Dabei könnten die Familienbeziehungen durchaus herzlicher sein, verbreitet die Disziplin des wohlhabenden Bildungsbürgertums eine fast unterkühlte Stimmung und bringt erst Christian ein wenig Wärme mit. Trotzdem ist die Bestürzung geradezu mit Händen zu greifen, als das mit einer Handgranate beschwerte Erpresserschreiben keine Missverständnisse zulässt, und das Warten auf das erste Lebenszeichen beginnt.
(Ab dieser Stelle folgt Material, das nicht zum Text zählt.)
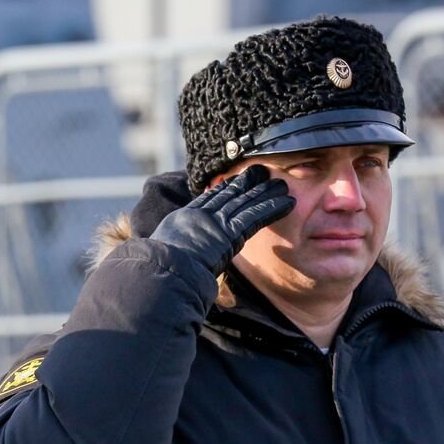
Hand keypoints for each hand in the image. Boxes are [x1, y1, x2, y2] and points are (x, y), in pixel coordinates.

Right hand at [148, 165, 294, 275]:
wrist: (161, 271)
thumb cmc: (155, 271)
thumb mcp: (158, 257)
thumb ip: (168, 255)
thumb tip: (167, 265)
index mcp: (181, 221)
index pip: (205, 201)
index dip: (221, 189)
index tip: (232, 181)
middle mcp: (198, 217)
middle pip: (227, 196)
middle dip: (245, 184)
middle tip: (260, 172)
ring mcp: (214, 222)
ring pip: (244, 203)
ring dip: (265, 193)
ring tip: (281, 185)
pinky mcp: (227, 232)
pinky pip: (254, 217)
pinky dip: (272, 208)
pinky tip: (287, 202)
Mit seinen präzisen Innenansichten der Familie lässt uns Schmid die 33 Tage der Entführung hautnah miterleben, beobachtet immer wieder genau aus der Sicht von Johann und fängt mit seinen wundervoll authentischen Schauspieler:innen, allen voran Adina Vetter, die Atmosphäre während der ewigen Zeit des hilflosen Hoffens und Bangens ein. Die wirkt im Film zwar etwas gestrafft, führt aber dennoch alle bei lange ausbleibenden Fortschritten an die Grenze ihrer Belastbarkeit. Das macht sein Entführungsdrama ungemein lehrreich, lässt uns jedoch in erster Linie eindrucksvoll die emotionale Anspannung nachvollziehen, die die Angehörigen zu annähernd gleichwertigen Entführungsopfern macht.